After six months and nearly 100 prototypes with AI assistance, the math is brutal: 99 failed to ship because I treated AI as a replacement for understanding rather than a tool to support it. One succeeded - mcp-windbg - because I used AI the right way: as a powerful assistant that accelerated my learning instead of replacing it.

Remember that uncomfortable truth from the beginning? Every prototype feels like success, but success is measured by shipping, not building. The dopamine hits from rapid prototyping are real, but they're not the same as the satisfaction of maintaining code you actually understand.

The lesson isn't to use less AI. The lesson is to use it better.

AI is like having a brilliant research assistant, debugger, and code reviewer all rolled into one. Use it to explore ideas faster, understand concepts deeper, and eliminate the boring repetitive work that burns you out. But don't delegate the understanding itself.

What's Next?

If this resonates with you, here's what I'd suggest doing right now:

  • Audit your current projects: Look at your recent work. Can you explain how the core functionality works without looking at the code? If not, spend some time diving into those systems.

  • Set a new rule: For anything you plan to ship, implement the "explain it without looking" test. If you can't walk someone through how it works from memory, you're not ready to ship.

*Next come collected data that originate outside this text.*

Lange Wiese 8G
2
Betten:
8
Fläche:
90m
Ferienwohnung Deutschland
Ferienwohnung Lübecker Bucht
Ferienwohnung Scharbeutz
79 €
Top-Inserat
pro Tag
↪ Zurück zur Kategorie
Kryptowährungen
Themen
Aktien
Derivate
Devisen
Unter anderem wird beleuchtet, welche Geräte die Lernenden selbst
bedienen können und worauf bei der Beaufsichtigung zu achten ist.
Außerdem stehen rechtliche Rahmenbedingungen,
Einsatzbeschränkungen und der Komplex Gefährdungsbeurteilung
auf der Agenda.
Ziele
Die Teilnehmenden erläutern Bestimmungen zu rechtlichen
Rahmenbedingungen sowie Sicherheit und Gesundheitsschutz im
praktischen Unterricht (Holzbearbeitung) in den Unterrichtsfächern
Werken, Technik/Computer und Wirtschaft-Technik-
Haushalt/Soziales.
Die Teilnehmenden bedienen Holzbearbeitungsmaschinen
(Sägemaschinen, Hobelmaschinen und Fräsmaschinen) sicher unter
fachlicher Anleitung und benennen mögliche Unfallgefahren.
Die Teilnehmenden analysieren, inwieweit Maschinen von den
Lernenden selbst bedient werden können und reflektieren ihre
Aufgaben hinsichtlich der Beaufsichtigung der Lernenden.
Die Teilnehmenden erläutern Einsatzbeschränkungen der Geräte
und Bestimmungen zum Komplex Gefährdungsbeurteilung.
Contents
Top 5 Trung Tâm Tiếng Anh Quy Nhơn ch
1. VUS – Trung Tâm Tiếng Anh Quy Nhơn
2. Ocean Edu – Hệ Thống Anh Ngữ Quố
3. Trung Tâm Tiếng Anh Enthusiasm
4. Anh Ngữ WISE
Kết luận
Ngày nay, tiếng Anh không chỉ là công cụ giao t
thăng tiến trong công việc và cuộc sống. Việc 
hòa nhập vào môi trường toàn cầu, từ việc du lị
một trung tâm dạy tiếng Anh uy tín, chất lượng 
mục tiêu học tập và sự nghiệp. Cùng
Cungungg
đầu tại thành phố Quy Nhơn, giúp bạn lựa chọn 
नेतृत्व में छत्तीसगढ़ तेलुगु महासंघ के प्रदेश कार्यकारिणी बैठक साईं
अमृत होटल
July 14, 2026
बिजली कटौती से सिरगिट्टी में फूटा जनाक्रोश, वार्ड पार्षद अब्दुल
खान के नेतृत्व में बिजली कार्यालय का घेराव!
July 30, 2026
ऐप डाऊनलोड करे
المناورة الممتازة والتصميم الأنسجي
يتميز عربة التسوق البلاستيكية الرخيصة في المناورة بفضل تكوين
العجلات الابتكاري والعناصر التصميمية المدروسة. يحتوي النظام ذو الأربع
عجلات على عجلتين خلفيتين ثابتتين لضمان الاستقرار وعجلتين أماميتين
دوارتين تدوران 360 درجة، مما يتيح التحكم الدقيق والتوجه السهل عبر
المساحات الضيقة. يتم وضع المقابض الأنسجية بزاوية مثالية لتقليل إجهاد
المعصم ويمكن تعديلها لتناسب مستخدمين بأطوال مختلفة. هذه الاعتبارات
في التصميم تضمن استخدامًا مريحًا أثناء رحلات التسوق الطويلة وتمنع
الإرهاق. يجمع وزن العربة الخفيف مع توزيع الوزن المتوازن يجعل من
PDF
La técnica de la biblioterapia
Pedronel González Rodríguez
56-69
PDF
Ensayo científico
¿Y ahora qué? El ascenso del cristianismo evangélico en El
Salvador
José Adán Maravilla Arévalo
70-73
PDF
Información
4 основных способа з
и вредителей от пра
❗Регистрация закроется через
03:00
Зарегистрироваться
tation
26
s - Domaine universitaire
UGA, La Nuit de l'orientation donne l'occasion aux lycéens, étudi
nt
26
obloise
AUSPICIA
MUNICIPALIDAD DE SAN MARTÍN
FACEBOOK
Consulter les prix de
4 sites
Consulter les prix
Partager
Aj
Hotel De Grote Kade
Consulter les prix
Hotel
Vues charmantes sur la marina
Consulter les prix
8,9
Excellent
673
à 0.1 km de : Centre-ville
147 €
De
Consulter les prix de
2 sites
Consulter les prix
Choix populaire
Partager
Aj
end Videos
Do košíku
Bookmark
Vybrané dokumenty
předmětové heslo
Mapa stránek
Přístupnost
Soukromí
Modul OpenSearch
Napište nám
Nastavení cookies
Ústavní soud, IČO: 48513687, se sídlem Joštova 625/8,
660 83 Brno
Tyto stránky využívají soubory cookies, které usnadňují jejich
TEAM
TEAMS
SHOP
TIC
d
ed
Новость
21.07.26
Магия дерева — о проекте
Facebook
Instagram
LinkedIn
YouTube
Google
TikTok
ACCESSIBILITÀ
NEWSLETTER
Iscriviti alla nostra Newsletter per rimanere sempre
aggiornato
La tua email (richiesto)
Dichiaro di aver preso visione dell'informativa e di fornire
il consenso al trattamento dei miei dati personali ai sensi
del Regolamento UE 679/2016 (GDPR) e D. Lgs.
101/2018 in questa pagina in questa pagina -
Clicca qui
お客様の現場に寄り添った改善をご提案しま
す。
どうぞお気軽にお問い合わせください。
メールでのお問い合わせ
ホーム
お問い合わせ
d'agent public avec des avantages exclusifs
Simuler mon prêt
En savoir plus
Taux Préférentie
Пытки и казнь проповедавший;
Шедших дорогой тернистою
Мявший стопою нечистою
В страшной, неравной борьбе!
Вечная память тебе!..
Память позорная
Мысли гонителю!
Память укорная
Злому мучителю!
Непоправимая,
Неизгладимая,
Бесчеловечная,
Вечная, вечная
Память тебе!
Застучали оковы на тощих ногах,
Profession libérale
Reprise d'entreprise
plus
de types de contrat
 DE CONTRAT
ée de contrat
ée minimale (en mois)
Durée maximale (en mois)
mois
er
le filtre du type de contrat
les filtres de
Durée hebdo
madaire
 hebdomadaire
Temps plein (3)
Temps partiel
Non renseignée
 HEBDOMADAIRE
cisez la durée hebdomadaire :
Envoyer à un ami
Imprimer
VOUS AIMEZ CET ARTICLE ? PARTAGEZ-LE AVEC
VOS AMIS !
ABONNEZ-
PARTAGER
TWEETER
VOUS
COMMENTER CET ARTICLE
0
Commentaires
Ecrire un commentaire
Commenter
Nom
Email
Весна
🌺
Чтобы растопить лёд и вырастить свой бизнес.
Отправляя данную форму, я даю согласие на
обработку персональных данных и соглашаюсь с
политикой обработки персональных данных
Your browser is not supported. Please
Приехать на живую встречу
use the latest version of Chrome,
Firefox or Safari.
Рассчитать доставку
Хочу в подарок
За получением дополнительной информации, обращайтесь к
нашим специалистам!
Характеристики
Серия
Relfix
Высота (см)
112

  • Change how you prompt: Instead of "Build me X," try "Help me understand how to build X" or "What are the key concepts I need to know for X?"

  • Embrace the sitting-there hours: When you hit a bug or weird behavior, resist the urge to immediately ask AI for a fix. Spend 15-20 minutes trying to understand it yourself first.

Because at the end of the day, someone needs to own the code. AI can help you get there faster, but it can't get there for you.